Tras la desaparición de la mujer con muestras de violencia y la extendida sospecha de que su intachable marido puede habérsela cargado, comienza un misterio en el que nada resulta previsible, desarrollado a dos voces mediante las distintas versiones que ofrece el antiguo matrimonio feliz sobre lo que verdaderamente ha ocurrido. Y, por supuesto, nada es lo que parece, verdades y mentiras se mezclan según los intereses del que habla y actúa.
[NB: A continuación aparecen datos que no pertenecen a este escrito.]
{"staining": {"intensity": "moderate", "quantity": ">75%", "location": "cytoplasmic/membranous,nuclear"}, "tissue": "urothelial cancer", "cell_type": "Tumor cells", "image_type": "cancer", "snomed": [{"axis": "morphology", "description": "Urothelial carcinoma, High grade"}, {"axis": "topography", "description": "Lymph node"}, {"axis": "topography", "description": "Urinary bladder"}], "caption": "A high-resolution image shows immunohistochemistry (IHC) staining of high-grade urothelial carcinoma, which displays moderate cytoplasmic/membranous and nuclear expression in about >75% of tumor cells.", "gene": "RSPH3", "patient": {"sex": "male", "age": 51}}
Y la alternancia de esos testimonios que poseen anverso y reverso, en los que conviven la farsa y la realidad, el acorralamiento estupefacto y el juego maquiavélico, el chantaje emocional y los sentimientos terroríficos, conduce a un desenlace que desprecia todas las convenciones, cruel, realista, demoledor. Y sabiendo que no he visto una obra maestra, descubro que no me he desentendido ni un momento de lo que ocurre en la pantalla durante casi dos horas y media. Y eso lo consigue el talento de Fincher. También que Ben Affleck, ese actor tan limitado (y director más que curioso) resulte convincente, que te haga creer igualmente que puede ser culpable o inocente.